(Dataset entries)
[Start of section]

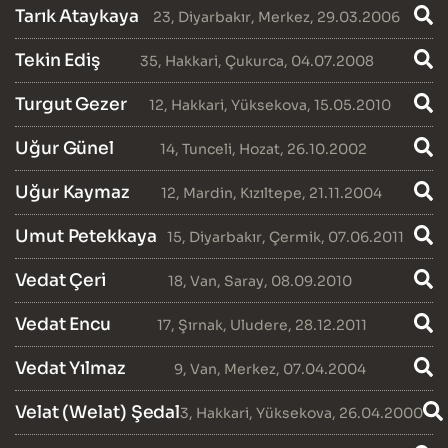
Tarık Ataykaya
23
,
Diyarbakır
,
Merkez
, 29.03.2006
Tekin Ediş
35
,
Hakkari
,
Çukurca
, 04.07.2008
Turgut Gezer
12
,
Hakkari
,
Yüksekova
, 15.05.2010
Uğur Günel
14
,
Tunceli
,
Hozat
, 26.10.2002
Uğur Kaymaz
12
,
Mardin
,
Kızıltepe
, 21.11.2004
Umut Petekkaya
15
,
Diyarbakır
,
Çermik
, 07.06.2011
Vedat Çeri
18
,
Van
,
Saray
, 08.09.2010
Vedat Encu
17
,
Şırnak
,
Uludere
, 28.12.2011
Vedat Yılmaz
9
,
Van
,
Merkez
, 07.04.2004
Velat (Welat) Şedal
3
,
Hakkari
,
Yüksekova
, 26.04.2000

[End of section]

Assigned task — Rewrite the listing above with every "Hakkari" changed to "Hakkâri" and everything else kept the same, omitting the picture from your version.

Exercise result —
Tarık Ataykaya
23
,
Diyarbakır
,
Merkez
, 29.03.2006
Tekin Ediş
35
,
Hakkâri
,
Çukurca
, 04.07.2008
Turgut Gezer
12
,
Hakkâri
,
Yüksekova
, 15.05.2010
Uğur Günel
14
,
Tunceli
,
Hozat
, 26.10.2002
Uğur Kaymaz
12
,
Mardin
,
Kızıltepe
, 21.11.2004
Umut Petekkaya
15
,
Diyarbakır
,
Çermik
, 07.06.2011
Vedat Çeri
18
,
Van
,
Saray
, 08.09.2010
Vedat Encu
17
,
Şırnak
,
Uludere
, 28.12.2011
Vedat Yılmaz
9
,
Van
,
Merkez
, 07.04.2004
Velat (Welat) Şedal
3
,
Hakkâri
,
Yüksekova
, 26.04.2000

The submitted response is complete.